Oleh:
Syrillus Krisdianto*
Pada hari sabtu, 3 September 2022 Pemerintah resmi menaikkan
Bahan Bakar Minyak (BBM) dari BBM bersubsidi seperti pertalite dan solar,
maupun BBM non-subsidi seperti pertamax. Berbicara BBM ini tentu menjadi suatu
hal yang sangat dilematis bagi kita, terutama BBM sangat menunjang kebutuhan
masyarakat Indonesia seperti bekerja, mengantar anak sekolah serta kuliah.
Dilansir dari CNN Indonesia, Menteri Koordinator Kemaritiman dan Investasi,
Luhut Binsar Pandjaitan mengungkapkan bahwa “Mungkin pada periode tertentu akan
menjadi painful untuk kita, ada sakit buat kita. Tapi saya kira setelah
beberapa bulan tidak ada masalah. Asal kita kompak”
Tentu kita masyarakat Indonesia sangat kecewa dengan hal ini.
Namun dibalik rasa kecewa mari kita kaji bersama rincian
kenaikan BBM, berikut ini rincian tarif lama dan tarif baru BBM bersubsidi dan
BBM non-subsidi :
• Pertalite (subsidi) dari Rp. 7.600/liter menjadi Rp.
10.000/liter
• Solar (subsidi) dari Rp. 5.100/liter menjadi Rp.
6.800/liter
• Pertamax (non-subsidi) dari Rp. 12.500/liter menjadi Rp.
14.500/liter
Pemerintah memang tidak main-main dalam menaikkan BBM, jika
kita lihat rincian diatas selisih harga dari sebelum dinaikkan dan sesudah
dinaikkan lumayan besar. Terlepas dari hal tersebut, tentu kita juga
bertanya-tanya apa dampak dari kenaikkan tersebut, berikut ini kita bahas
dampak yang akan ditimbulkan.
• Tarif biaya transportasi umum akan mengalami kenaikan
tarif, seperti ojek online, taksi online, bus, angkot dan transportasi umum
lainnya.
• Biaya logistik barang akan mengalami kenaikan tarif,
seperti jasa ekspedisi dan jasa kargo.
• Terjadinya inflasi, yaitu naiknya berbagai harga barang
yang diperlukan masyarakat, seperti sembako, pangan, sandang, papan.
• Karena inflasi, tentu daya beli masyarakat akan menurun.
• Kemungkinan naiknya angka kemiskinan
Menimbang hal tersebut, tentu pemerintah memiliki solusi,
seperti memberikan Bantuan Langsung Tunai (BLT) BBM yakni sebesar Rp. 150.000,
yang dimana bantuan tersebut diberikan selama 4 (empat) bulan terhitung sejak
September 2022, sehingga jumlah bantuan tersebut sebesar Rp. 600.000/penerima.

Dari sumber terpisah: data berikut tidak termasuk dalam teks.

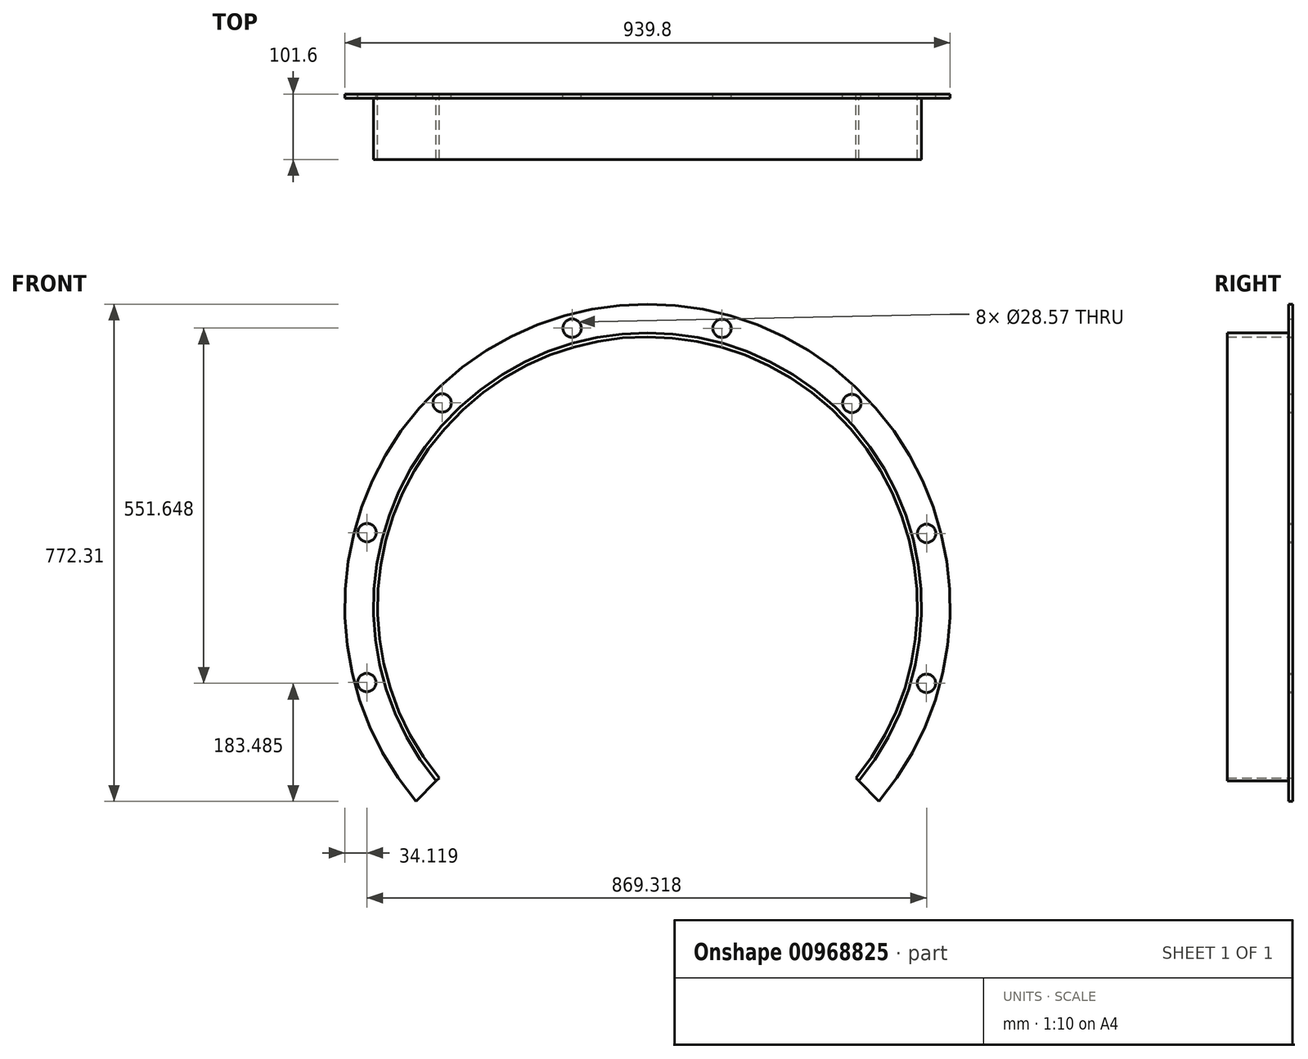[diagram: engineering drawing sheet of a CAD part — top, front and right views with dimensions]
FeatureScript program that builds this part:
annotation { "Feature Type Name" : "Feature", "Feature Type Description" : "" }
export const myFeature = defineFeature(function(context is Context, id is Id, definition is map)
    precondition{}
    {
        {
            var Q0;
            Q0=qCreatedBy(makeId("Front.planeOp"),FACE);
            var sketch = newSketch(context, id + "F0", { "sketchPlane" : qUnion([Q0])});
            skArc(sketch, "E0", {"start": v(359.66, -302.41) * mm, "mid": v(0, 469.9) * mm, "end": v(-359.66, -302.41) * mm});
            skLineSegment(sketch, "E1", {"start": v(0, 0) * mm, "end": v(0, 469.9) * mm, "construction": true});
            skLineSegment(sketch, "E2", {"start": v(0, 0) * mm, "end": v(121.62, 453.89) * mm, "construction": true});
            skPoint(sketch, "E3", {"position": v(115.87, 432.42) * mm});
            skCircle(sketch, "E4", {"center": v(115.87, 432.42) * mm, "radius": 14.29 * mm});
            skCircle(sketch, "E5.1.0", {"center": v(-116.99, 432.72) * mm, "radius": 14.29 * mm});
            skCircle(sketch, "E5.2.0", {"center": v(-318.8, 316.56) * mm, "radius": 14.29 * mm});
            skCircle(sketch, "E5.3.0", {"center": v(-435.48, 115.05) * mm, "radius": 14.29 * mm});
            skCircle(sketch, "E5.4.0", {"center": v(-435.78, -117.8) * mm, "radius": 14.29 * mm});
            skCircle(sketch, "E5.9.0", {"center": v(433.24, -118.93) * mm, "radius": 14.29 * mm});
            skCircle(sketch, "E5.10.0", {"center": v(433.54, 113.93) * mm, "radius": 14.29 * mm});
            skCircle(sketch, "E5.11.0", {"center": v(317.37, 315.73) * mm, "radius": 14.29 * mm});
            skPoint(sketch, "E5.center", {"position": v(-1.12, -1.94) * mm});
            skArc(sketch, "E6", {"start": v(345, -287.76) * mm, "mid": v(0, 449.26) * mm, "end": v(-345, -287.76) * mm, "construction": true});
            skArc(sketch, "E7", {"start": v(250.83, 0) * mm, "mid": v(0, 250.83) * mm, "end": v(-250.83, 0) * mm});
            skLineSegment(sketch, "E8", {"start": v(250.83, 0) * mm, "end": v(250.83, -151.48) * mm});
            skLineSegment(sketch, "E9", {"start": v(-250.83, 0) * mm, "end": v(-250.83, -151.48) * mm});
            skPoint(sketch, "E10", {"position": v(345, -287.76) * mm});
            skLineSegment(sketch, "E11", {"start": v(280.57, -223.31) * mm, "end": v(359.66, -302.41) * mm});
            skPoint(sketch, "E12.newPointA", {"position": v(250.83, -404.74) * mm});
            skPoint(sketch, "E12.newPointB", {"position": v(242.93, -185.66) * mm});
            skArc(sketch, "E12.filletArc", {"start": v(250.83, -151.48) * mm, "mid": v(258.56, -190.35) * mm, "end": v(280.57, -223.31) * mm});
            skArc(sketch, "E13.MirrorCS", {"start": v(-250.83, -151.48) * mm, "mid": v(-258.56, -190.35) * mm, "end": v(-280.57, -223.31) * mm});
            skLineSegment(sketch, "E14.MirrorCS", {"start": v(-280.57, -223.31) * mm, "end": v(-359.66, -302.41) * mm});
            skArc(sketch, "E15.trimOffspring", {"start": v(323.58, -266.33) * mm, "mid": v(0.13, 419.2) * mm, "end": v(-323.5, -266.25) * mm});
            skArc(sketch, "E16.trimOffspring", {"start": v(328.1, -270.84) * mm, "mid": v(0.13, 425.56) * mm, "end": v(-328, -270.76) * mm});
            skSolve(sketch);
        }
        {
            var Q0;
            {var subQ8=sQuery(id+"F0.wireOp",EDGE,"E0");Q0=makeQuery(id+"F0.imprint","IMPRINT",FACE,{"disambiguationData":[TD([[makeQuery(id+"F0.imprint","IMPRINT",EDGE,{"derivedFrom":subQ8}),1.0]])]});}
            extrude(context, id + "F1", {"entities" : qUnion([Q0]), "depth" : 6.35 * mm, "offsetDistance" : 25.4 * mm});
        }
        {
            var Q0;
            {var subQ0=sQuery(id+"F0.wireOp",EDGE,"E15.trimOffspring");Q0=makeQuery(id+"F0.imprint","IMPRINT",FACE,{"disambiguationData":[TD([[makeQuery(id+"F0.imprint","IMPRINT",EDGE,{"derivedFrom":subQ0}),-1.0]])]});}
            extrude(context, id + "F2", {"entities" : qUnion([Q0]), "operationType" : NewBodyOperationType.ADD, "depth" : 101.6 * mm, "offsetDistance" : 25.4 * mm});
        }
    });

Dalam hal ini, pemerintah menyiapkan anggaran Rp. 12,4 triliun, yang akan
disalurkan kepada 20,65 juta penerima. Lalu pemerintah juga memberikan Bantuan
Subsidi Upah (BSU) sebesar Rp. 600.000, bantuan ini akan diberikan kepada
pekerja yang memiliki gaji maksimal Rp. 3,5 juta/bulan. Pemerintah menyiapkan
anggaran sebesar Rp. 9,6 triliun, dana ini akan disalurkan kepada 16 juta
pekerja. Yang terakhir pemerintah memberikan bantuan angkutan umum, target
bantuan ini diberikan kepada angkutan umum, ojek, dan nelayan.
Pada bantuan ini, akan dialokasikan Pemerintah Daerah dengan
memanfaatkan 2% dana transfer umum sebesar Rp. 2,17 triliun.
Tentu dalam hal ini kita bertanya-tanya apakah solusi
pemerintah ini tepat atau tidak, apakah pemerintah tidak punya langkah lain
dalam menanggapi permasalahan BBM di Indonesia? Menurut saya bukan langkah yang
tepat menaikkan harga BBM, karena permasalahan krusialnya bukanlah soal
anggaran subsidi BBM yang membengkak sebesar Rp. 502,4 triliun, melainkan
penyaluran subsidi yang tidak tepat sasaran.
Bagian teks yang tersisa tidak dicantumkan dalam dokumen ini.